The reinforcement learning primary controller.

This OnPolicyRLEngine class handles all training, validation, and testing as well as logging and checkpointing. You are not expected to instantiate this class yourself, instead you should define an experiment which will then be used to instantiate an OnPolicyRLEngine and perform any desired tasks.


 | __init__(experiment_name: str, config: ExperimentConfig, results_queue: mp.Queue, checkpoints_queue: Optional[
 |             mp.Queue
 |         ], checkpoints_dir: str, mode: str = "train", seed: Optional[int] = None, deterministic_cudnn: bool = False, mp_ctx: Optional[BaseContext] = None, worker_id: int = 0, num_workers: int = 1, device: Union[str, torch.device, int] = "cpu", distributed_ip: str = "", distributed_port: int = 0, deterministic_agents: bool = False, max_sampler_processes_per_worker: Optional[int] = None, initial_model_state_dict: Optional[Union[Dict[str, Any], int]] = None, **kwargs, ,)




  • config : The ExperimentConfig defining the experiment to run.
  • output_dir : Root directory at which checkpoints and logs should be saved.
  • seed : Seed used to encourage deterministic behavior (it is difficult to ensure completely deterministic behavior due to CUDA issues and nondeterminism in environments).
  • mode : "train", "valid", or "test".
  • deterministic_cudnn : Whether or not to use deterministic cudnn.
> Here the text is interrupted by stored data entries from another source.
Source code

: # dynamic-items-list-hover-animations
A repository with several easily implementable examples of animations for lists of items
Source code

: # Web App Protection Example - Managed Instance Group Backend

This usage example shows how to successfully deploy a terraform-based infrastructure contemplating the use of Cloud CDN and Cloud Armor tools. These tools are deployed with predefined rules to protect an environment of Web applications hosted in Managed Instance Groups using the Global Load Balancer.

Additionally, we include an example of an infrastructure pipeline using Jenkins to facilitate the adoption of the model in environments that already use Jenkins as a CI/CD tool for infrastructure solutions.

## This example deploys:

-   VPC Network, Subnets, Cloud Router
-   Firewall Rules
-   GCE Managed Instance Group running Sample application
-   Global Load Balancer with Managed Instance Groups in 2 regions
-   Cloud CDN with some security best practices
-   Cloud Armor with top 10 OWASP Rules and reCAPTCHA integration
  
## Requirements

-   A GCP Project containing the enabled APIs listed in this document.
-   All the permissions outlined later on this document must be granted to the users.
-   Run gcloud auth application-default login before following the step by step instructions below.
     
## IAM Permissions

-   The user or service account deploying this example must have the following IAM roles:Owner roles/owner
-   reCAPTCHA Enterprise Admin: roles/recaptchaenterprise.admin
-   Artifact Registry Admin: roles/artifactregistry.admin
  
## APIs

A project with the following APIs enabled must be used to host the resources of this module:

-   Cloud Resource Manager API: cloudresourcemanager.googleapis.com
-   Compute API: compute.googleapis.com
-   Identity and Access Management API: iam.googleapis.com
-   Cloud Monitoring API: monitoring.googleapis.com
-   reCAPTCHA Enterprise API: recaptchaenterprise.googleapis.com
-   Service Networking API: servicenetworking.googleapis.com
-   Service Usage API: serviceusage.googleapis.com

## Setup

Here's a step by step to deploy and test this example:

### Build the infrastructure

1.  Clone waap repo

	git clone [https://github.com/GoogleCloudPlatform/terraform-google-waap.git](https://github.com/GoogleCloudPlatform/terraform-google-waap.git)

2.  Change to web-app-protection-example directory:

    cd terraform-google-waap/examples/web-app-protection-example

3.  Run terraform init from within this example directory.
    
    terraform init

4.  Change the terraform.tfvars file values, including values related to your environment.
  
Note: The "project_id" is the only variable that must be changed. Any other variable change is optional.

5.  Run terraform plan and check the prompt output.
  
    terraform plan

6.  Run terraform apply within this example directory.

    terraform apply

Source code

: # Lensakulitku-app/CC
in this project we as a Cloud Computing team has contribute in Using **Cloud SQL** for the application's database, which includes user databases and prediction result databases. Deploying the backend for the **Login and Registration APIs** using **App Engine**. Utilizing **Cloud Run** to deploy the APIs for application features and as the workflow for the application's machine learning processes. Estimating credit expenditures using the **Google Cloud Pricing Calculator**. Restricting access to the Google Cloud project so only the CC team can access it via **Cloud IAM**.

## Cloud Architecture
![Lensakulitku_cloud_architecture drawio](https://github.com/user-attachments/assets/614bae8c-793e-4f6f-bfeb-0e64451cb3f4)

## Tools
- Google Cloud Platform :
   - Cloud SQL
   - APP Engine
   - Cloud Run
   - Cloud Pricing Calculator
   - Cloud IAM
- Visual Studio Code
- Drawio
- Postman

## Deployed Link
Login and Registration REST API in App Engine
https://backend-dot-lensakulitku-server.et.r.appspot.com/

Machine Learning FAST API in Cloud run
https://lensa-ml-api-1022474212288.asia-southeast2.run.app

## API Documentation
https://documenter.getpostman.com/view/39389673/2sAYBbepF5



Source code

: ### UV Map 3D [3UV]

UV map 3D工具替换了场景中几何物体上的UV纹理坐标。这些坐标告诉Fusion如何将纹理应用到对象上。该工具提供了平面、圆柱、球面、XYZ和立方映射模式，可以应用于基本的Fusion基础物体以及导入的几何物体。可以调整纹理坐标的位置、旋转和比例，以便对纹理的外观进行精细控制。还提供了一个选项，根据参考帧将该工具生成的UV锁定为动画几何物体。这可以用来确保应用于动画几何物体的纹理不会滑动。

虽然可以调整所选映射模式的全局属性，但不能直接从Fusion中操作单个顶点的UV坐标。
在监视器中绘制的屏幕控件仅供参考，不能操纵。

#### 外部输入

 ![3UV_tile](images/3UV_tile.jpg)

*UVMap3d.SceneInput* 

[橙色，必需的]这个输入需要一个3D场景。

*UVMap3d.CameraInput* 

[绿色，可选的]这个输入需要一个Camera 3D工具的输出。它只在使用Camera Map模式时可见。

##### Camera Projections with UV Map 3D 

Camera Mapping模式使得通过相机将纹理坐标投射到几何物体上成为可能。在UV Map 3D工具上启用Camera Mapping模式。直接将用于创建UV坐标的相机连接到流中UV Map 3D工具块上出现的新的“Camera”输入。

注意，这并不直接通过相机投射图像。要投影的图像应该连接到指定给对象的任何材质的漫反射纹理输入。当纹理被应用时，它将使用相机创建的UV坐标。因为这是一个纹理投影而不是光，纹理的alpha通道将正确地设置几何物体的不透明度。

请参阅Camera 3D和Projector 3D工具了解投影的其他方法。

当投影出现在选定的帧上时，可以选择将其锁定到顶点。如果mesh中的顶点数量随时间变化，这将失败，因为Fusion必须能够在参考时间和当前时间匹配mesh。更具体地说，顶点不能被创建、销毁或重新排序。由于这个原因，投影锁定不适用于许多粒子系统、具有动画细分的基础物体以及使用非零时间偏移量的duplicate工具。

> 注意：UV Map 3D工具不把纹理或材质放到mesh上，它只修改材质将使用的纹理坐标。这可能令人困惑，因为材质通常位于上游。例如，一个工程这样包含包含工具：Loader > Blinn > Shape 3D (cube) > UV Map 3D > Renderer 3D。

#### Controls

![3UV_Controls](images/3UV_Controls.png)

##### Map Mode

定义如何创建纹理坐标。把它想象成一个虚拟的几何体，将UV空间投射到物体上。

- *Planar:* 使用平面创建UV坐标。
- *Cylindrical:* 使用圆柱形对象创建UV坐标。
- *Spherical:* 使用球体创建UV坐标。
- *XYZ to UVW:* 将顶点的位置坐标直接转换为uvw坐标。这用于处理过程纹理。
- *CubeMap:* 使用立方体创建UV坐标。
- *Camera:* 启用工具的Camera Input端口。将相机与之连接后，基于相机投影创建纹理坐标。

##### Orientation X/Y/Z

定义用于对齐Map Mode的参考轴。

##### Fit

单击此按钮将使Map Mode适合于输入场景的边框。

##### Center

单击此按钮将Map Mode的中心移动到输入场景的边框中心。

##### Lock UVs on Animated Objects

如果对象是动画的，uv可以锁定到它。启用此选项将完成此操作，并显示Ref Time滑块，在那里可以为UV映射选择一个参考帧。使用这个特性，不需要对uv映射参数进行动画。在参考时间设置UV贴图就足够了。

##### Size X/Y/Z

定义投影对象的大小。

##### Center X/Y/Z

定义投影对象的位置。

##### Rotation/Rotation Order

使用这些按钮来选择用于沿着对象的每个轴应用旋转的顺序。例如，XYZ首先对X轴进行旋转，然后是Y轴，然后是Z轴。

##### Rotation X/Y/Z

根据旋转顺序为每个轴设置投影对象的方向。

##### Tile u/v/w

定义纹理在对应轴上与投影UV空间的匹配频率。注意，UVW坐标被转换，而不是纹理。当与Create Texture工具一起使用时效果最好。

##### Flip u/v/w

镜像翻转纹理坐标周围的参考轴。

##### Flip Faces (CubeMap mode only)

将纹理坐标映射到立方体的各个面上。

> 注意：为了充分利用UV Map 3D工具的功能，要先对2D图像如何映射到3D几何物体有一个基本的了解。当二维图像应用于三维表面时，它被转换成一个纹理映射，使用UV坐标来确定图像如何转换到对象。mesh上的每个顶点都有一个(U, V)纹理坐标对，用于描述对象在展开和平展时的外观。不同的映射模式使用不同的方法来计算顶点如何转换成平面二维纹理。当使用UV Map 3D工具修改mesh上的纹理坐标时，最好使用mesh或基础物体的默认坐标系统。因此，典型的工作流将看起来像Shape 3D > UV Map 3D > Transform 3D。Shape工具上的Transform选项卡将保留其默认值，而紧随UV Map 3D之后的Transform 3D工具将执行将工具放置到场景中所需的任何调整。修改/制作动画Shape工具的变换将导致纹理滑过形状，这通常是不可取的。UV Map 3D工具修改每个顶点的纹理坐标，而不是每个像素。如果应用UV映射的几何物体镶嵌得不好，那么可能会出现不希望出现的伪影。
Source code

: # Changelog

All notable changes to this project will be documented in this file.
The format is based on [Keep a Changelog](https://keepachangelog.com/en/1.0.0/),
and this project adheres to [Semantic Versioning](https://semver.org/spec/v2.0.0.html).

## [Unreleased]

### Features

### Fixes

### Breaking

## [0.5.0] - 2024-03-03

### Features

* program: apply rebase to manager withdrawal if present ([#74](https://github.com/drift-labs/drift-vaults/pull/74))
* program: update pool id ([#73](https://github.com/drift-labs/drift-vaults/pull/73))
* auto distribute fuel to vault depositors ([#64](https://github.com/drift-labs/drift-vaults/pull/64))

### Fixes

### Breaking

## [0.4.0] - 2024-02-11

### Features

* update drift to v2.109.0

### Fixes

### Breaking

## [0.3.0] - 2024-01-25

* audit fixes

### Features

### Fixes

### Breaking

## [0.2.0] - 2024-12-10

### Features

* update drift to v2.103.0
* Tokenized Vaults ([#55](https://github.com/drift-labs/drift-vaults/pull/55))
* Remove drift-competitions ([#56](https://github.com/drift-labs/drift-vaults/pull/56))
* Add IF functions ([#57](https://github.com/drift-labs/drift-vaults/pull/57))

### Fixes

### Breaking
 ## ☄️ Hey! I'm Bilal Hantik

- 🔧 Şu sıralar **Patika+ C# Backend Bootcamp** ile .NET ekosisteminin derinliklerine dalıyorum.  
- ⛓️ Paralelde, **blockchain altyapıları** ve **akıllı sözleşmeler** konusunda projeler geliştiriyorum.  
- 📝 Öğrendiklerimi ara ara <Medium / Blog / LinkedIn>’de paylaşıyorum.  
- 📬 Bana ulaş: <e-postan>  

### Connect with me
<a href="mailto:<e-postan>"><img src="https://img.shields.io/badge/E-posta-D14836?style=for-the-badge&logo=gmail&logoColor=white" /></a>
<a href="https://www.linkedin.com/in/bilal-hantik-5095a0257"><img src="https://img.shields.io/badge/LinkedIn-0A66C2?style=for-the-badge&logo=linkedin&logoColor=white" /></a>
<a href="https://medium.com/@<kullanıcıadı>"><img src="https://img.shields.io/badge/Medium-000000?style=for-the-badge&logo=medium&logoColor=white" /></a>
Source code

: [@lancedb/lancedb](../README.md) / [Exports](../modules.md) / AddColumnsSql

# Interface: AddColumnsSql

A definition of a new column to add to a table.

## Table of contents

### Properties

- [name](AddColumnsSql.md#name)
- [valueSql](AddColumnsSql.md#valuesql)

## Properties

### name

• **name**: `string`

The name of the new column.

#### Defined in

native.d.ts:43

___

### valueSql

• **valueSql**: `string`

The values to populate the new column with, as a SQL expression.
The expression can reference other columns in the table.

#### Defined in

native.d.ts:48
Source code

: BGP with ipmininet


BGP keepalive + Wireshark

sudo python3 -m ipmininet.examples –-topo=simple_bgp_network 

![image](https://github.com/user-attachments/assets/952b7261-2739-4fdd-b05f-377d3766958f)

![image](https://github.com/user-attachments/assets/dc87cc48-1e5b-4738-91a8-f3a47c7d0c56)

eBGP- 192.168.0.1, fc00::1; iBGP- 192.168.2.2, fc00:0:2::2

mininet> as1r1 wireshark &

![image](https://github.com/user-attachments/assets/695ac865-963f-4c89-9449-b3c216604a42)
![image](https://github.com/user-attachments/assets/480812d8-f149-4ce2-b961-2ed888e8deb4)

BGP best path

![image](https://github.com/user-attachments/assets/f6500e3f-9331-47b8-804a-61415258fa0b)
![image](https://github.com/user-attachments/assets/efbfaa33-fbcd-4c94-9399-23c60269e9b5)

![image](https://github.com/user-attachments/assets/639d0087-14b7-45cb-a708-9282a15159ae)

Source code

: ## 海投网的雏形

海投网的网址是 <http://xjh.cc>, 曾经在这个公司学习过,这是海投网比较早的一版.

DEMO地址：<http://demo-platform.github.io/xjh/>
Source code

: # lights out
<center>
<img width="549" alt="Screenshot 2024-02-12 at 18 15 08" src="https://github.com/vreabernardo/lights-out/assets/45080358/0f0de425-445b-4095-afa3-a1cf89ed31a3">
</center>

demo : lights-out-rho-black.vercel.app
If True this may lower training performance this is necessary (but not sufficient) if you desire deterministic behavior.
  • extra_tag : An additional label to add to the experiment when saving tensorboard logs.


 | @staticmethod
 | worker_seeds(nprocesses: int, initial_seed: Optional[int]) -> List[int]


Create a collection of seeds for workers without modifying the RNG state.


 | probe(dones: List[bool], npaused, period=100000)


Debugging util. When called from self.collect_rollout_step(...), calls render for the 0-th task sampler of the 0-th distributed worker for the first beginning episode spaced at least period steps from the beginning of the previous one.

For valid, train, it currently renders all episodes for the 0-th task sampler of the 0-th distributed worker. If this is not wanted, it must be hard-coded for now below.


  • dones: dones list from self.collect_rollout_step(...)
  • npaused: number of newly paused tasks returned by self.removed_paused(...)
  • period: minimal spacing in sampled steps between the beginning of episodes to be shown.


class OnPolicyTrainer(OnPolicyRLEngine)



 | distributed_weighted_sum(to_share: Union[torch.Tensor, float, int], weight: Union[torch.Tensor, float, int])


Weighted sum of scalar across distributed workers.